(Records from a data collection)
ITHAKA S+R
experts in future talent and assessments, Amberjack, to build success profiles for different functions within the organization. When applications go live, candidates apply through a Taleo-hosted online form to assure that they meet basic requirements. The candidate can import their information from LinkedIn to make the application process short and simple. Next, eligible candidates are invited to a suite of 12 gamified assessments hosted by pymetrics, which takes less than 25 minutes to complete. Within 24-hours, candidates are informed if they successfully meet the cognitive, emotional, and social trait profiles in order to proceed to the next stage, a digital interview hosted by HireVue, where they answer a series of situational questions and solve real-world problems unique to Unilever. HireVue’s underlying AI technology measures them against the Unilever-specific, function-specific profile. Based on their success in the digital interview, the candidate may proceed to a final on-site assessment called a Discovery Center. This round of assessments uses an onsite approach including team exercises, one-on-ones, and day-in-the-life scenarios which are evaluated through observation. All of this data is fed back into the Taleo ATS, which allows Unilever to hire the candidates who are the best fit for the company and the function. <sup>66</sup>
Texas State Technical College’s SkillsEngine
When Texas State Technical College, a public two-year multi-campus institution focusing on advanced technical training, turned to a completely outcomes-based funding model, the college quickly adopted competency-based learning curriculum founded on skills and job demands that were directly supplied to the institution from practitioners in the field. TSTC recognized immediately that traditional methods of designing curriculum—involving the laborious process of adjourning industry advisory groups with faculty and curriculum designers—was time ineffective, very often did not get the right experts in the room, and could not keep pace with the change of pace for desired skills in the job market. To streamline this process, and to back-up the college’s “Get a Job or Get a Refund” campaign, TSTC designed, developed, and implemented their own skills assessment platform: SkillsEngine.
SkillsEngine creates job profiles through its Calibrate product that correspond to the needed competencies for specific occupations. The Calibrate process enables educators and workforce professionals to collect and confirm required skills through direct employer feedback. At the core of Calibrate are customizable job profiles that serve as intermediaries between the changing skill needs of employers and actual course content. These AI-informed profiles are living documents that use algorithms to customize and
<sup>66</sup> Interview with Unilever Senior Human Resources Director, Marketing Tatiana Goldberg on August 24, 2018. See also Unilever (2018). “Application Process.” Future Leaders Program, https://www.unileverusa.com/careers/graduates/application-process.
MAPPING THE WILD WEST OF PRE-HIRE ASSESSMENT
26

--

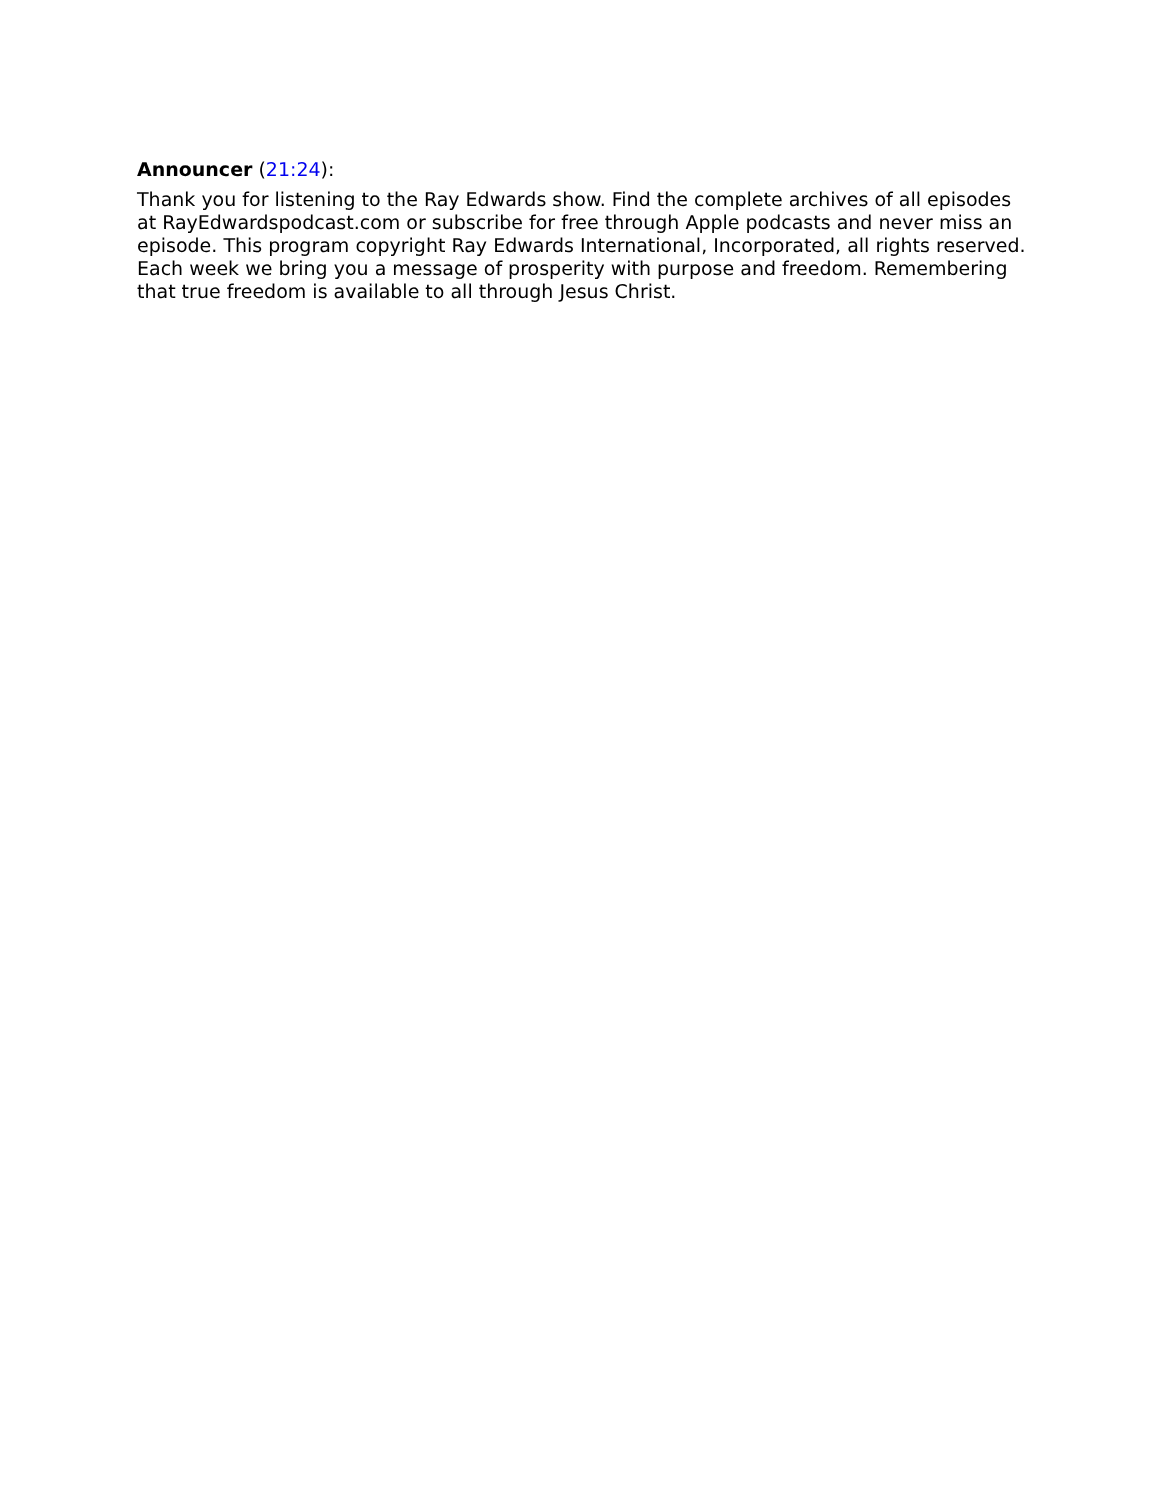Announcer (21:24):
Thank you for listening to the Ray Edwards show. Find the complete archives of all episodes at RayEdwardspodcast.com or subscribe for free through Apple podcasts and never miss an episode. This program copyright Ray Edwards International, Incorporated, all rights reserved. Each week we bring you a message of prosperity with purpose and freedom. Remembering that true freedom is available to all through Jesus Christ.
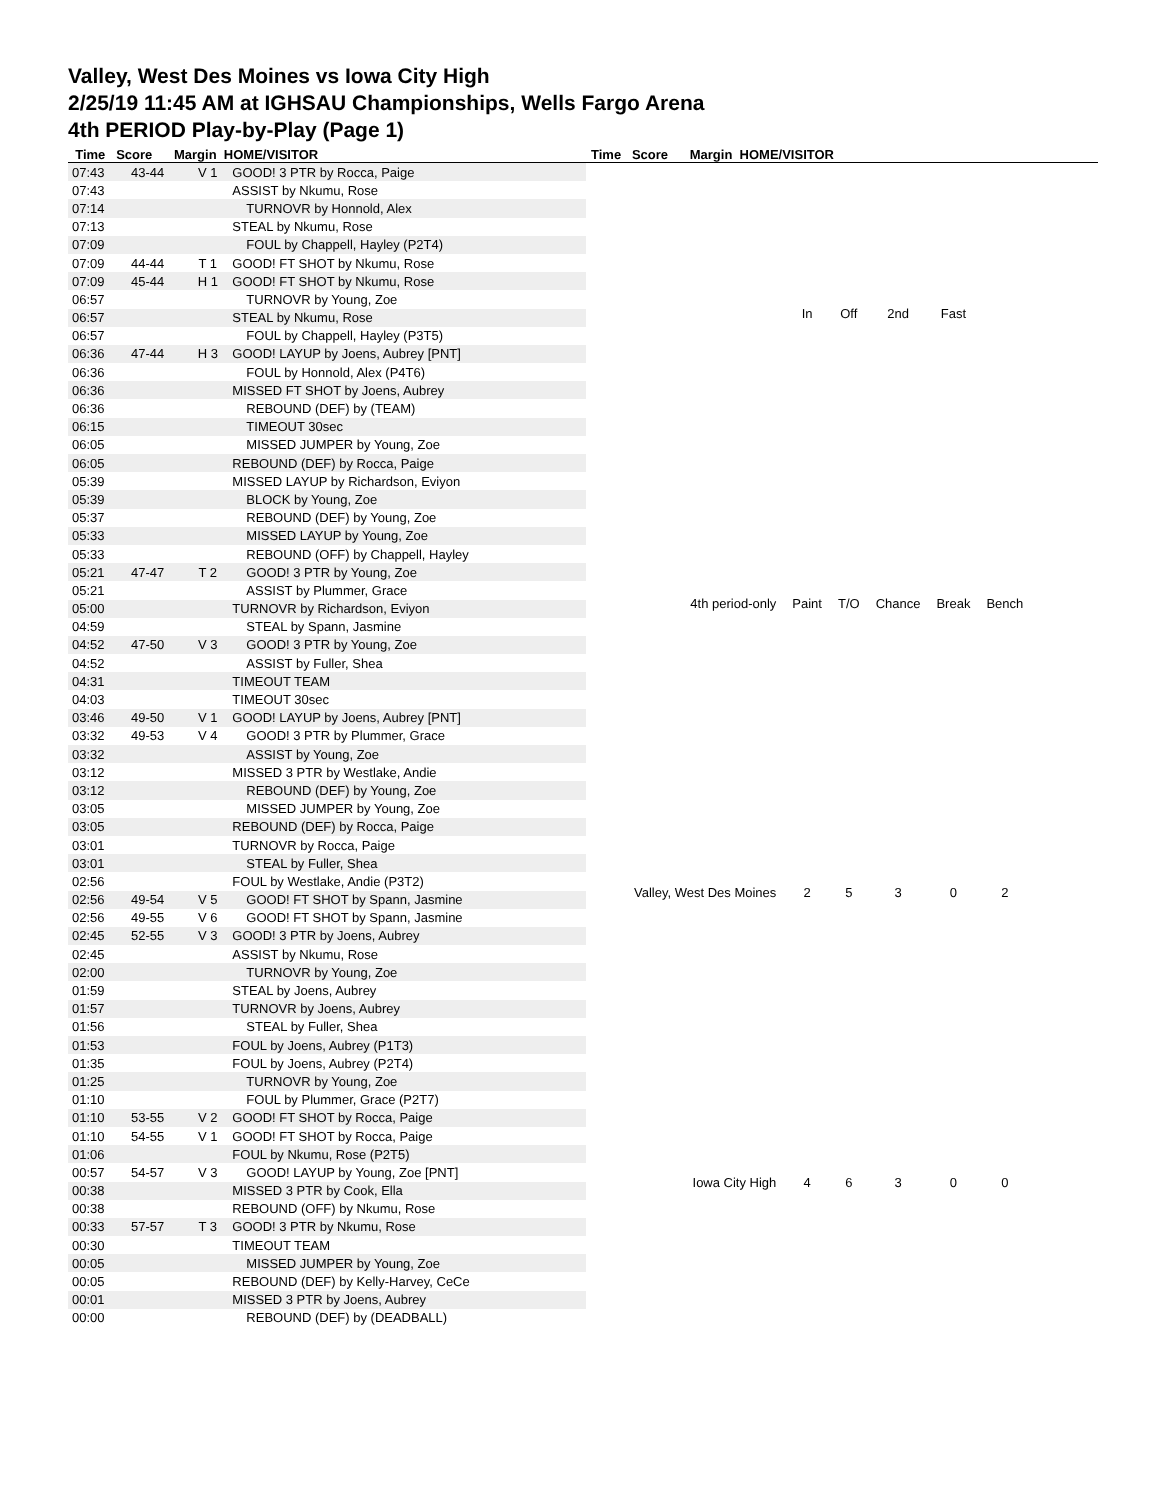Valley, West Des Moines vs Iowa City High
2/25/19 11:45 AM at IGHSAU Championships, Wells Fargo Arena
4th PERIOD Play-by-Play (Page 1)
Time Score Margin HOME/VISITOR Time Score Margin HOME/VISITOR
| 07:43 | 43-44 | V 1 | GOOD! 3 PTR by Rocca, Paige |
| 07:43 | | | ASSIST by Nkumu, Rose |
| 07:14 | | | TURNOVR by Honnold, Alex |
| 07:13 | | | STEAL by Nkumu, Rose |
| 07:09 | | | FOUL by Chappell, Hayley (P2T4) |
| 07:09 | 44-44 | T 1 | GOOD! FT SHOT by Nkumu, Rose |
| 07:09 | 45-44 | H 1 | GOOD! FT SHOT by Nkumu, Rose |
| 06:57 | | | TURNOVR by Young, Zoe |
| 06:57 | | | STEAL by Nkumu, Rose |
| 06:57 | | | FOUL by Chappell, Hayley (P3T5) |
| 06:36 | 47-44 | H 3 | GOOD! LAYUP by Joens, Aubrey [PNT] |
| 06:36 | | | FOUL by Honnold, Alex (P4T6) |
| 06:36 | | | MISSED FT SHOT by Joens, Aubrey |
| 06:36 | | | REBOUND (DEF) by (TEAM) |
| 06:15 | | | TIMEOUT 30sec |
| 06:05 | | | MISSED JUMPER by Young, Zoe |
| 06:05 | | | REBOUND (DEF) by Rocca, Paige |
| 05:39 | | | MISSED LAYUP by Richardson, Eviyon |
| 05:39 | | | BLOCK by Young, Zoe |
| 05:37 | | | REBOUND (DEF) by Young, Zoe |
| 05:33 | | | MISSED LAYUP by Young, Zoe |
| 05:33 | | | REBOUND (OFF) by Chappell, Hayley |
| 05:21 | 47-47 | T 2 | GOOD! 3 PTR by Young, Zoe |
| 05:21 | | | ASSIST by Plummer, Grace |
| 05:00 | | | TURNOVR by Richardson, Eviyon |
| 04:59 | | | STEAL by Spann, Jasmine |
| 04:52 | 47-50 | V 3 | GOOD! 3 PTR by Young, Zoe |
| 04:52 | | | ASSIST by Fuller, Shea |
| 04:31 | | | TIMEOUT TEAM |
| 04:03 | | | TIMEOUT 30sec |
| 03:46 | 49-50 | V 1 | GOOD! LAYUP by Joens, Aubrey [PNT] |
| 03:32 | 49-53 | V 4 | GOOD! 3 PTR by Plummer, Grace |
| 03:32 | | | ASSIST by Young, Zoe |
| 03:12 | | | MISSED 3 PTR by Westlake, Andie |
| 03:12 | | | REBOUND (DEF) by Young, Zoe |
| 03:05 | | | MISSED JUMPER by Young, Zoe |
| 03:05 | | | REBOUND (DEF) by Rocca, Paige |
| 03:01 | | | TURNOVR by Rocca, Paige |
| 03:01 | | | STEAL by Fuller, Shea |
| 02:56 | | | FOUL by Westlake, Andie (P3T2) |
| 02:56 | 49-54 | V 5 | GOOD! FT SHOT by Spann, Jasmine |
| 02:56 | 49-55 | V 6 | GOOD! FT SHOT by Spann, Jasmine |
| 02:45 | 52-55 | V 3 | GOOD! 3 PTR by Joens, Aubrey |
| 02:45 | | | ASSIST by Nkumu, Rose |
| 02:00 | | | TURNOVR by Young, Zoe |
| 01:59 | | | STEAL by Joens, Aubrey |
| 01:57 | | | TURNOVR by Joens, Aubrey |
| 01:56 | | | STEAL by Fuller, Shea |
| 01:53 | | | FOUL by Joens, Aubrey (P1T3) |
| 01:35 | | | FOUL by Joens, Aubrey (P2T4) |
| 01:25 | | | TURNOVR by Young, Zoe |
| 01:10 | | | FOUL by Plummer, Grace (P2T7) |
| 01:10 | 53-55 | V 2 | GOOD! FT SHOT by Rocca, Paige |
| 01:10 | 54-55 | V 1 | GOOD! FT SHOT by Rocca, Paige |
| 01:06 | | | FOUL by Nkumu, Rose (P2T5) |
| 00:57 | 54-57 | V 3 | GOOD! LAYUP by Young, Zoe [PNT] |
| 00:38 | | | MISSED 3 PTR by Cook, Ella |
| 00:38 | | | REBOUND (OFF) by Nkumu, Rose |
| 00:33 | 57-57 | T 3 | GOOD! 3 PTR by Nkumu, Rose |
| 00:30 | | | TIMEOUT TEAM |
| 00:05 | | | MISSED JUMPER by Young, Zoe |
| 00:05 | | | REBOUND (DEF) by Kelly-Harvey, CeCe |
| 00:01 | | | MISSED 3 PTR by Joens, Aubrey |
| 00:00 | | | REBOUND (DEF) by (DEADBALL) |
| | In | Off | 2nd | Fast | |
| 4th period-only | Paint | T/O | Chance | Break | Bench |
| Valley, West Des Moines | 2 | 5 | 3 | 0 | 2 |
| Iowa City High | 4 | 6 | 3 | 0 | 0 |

▶ **WHAT YOU ARE ASKED TO DO**: The result should be every line that contains "TURNOVR", copied from the entries.

▶ **RESULT OF THIS TASK**:
| 07:14 | | | TURNOVR by Honnold, Alex |
| 06:57 | | | TURNOVR by Young, Zoe |
| 05:00 | | | TURNOVR by Richardson, Eviyon |
| 03:01 | | | TURNOVR by Rocca, Paige |
| 02:00 | | | TURNOVR by Young, Zoe |
| 01:57 | | | TURNOVR by Joens, Aubrey |
| 01:25 | | | TURNOVR by Young, Zoe |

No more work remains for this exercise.